ということで、今回はスパークリングワインのお話をしていこうと思います。前回に引き続き、ワインの勉強を始めるにあたって知っておいた方が良いかな?という内容を取り上げております。

今回は暑い夏にピッタリ。スパークリングワインのつくり方をお伝えできればと思います。この記事を読んでいただければ、スパークリングワインのつくり方に加え、普段のスパークリングワイン選びの手助けにも繋がります。

そんな記事を書く私ですが、2023年にオンラインのワインスクール、ワインブックスで学習をさせていただき、無事1度でワインエキスパートの資格を取得することができました。そこで得た知識をもとにみなさんへできる限りわかりやすくお伝えできればと思います。

それでは早速いってみましょう。

ワインの基礎知識 スパークリングワインのつくり方

スパークリングワインとは?

スパークリングワインとはなんなのか?みなさん考えたことはありますか?例えばシャンパンとの違いについて説明できるでしょうか?。

端的に言いますと、スパークリングワインとは、ワインの液中に炭酸ガス(二酸化炭素)を含み、そのガス圧が一般に3気圧以上のもののことを指します。一方で、日本で有名なシャンパンは、フランスのシャンパーニュ地方でつくられ、厳しい基準を満たしたものを指します。

つまり、スパークリングワインという大きな括りの中にシャンパンなどの銘柄が含まれているということです。その他の世界的に有名なものとしては、スペインのカヴァやイタリアのスプマンテなどが挙げられます。

これらスパークリングワインの大きな違いはつくり方にあると思っています。そこでスパークリングワインのつくり方についてみていきましょう。

スパークリングワインのつくり方

スパークリングワインのつくり方はメジャーなものは「瓶内二次発酵方式」「シャルマ方式」「田舎方式」の3通りになります。それぞれをみていきましょう。

瓶内二次発酵方式

シャンパン方式とも言われるほど有名なつくり方です。スパークリングワインの元祖となるつくり方です。一部機械化が導入されているとはいえ、手間暇がかかるため、コストも高めになります。

それでは、手順をみていきましょう。

最初の段階である収穫・除梗・圧搾・発酵、ここまでは前回の記事にあった白ワインのつくり方と同様です。

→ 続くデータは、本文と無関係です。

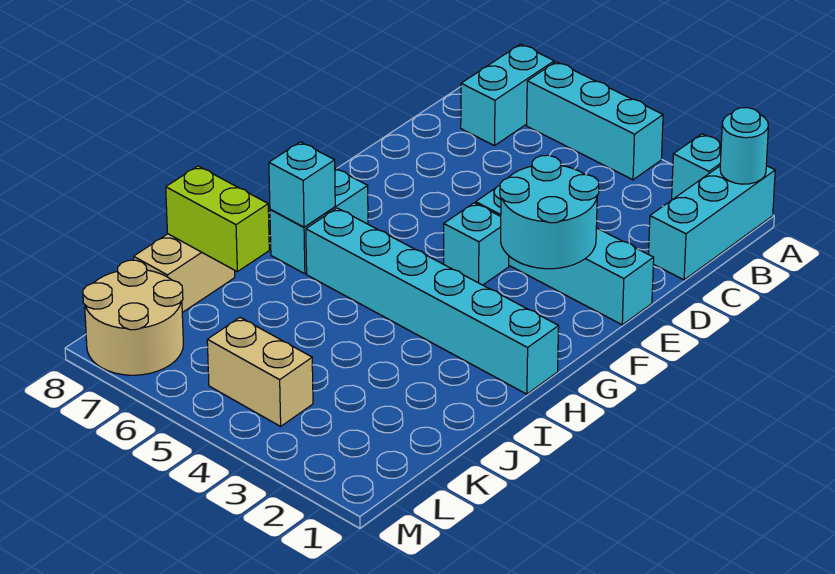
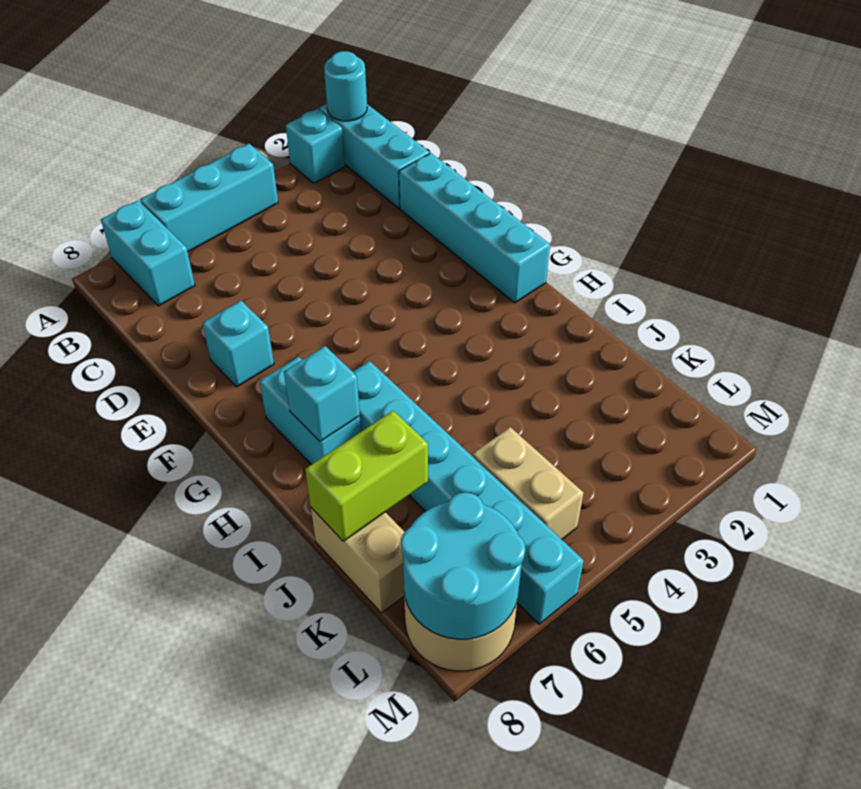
cyan brick E1:E4 level 1 -> cyan brick D1:G1 level 1
cyan round brick E2:F3 level 2 -> cyan round brick L7:M8 level 2
cyan brick F4 level 1 -> cyan brick E7 level 1
cyan brick H1:H6 level 1 -> cyan brick H6:M6 level 1
tan brick L4:L5 level 1 -> tan brick K5:L5 level 1

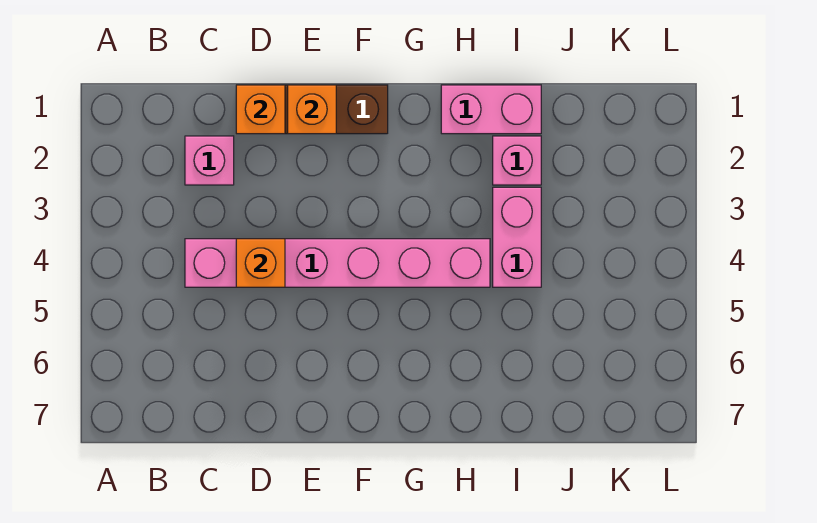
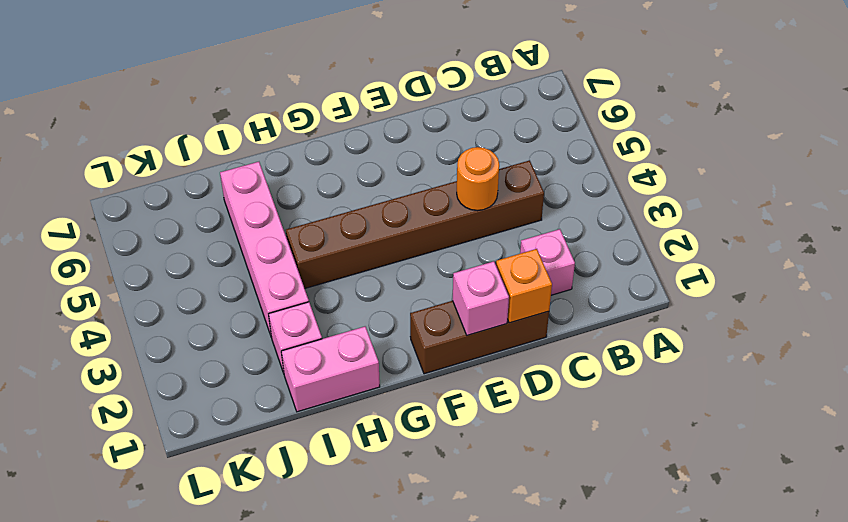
pink brick C4:H4 level 1 -> brown brick C4:H4 level 1
orange brick D4 level 2 -> orange round brick D4 level 2
orange brick E1 level 2 -> pink brick E1 level 2
pink brick I3:I4 level 1 -> pink brick I3:I6 level 1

違うのはここからです。アルコール発酵が終了したワインは品質の安定化の観点から、過去の取り置きワインと調合されます。

この調合のことをフランス語ではAssemblage(アッサンブラージュ)といいます。

その後瓶詰めをされるのですが、ここから泡を溶け込ませるさせるための工程になります。泡、すなわち二酸化酸素をどこから持ってくるのか…ということですが、ブドウ糖がアルコール発酵をする際に生じる二酸化炭素を利用します。

瓶内二次発酵方式というくらいですので、瓶の中で再発酵を行います。再発酵には酵母と糖分が必要になりますので、必要分を添加して、「栓をした」瓶内での二次発酵を行います。

栓をすることによって再発酵により生じた二酸化炭素により瓶内の圧力が高まり、二酸化炭素は液中に溶け込んでいきます。このようにしてスパークリングワインの泡は誕生するのです。この方式で作られたワインはキメの細かい泡立ちのスパークリングワインができる傾向にあります。

瓶内には二酸化炭素以外にも発酵により生じたオリも存在します。瓶内熟成期間中はこのオリと常に接触するため、旨み成分であるアミノ酸がワインに加わり、コク・深みが加わります。

製品となる際、オリは不純物となりますので、上の写真のようなピュピトルといわれる穴の空いた木の板にボトルをさし、毎日ボトルを少しずつ回転、傾斜をつけていくことで瓶口にオリを集めていきます。

これが動瓶、フランス語ではRemuage(ルミアージュ)と呼ばれる作業になります。大規模生産者ではジロパレットとよばれる機械も導入されています。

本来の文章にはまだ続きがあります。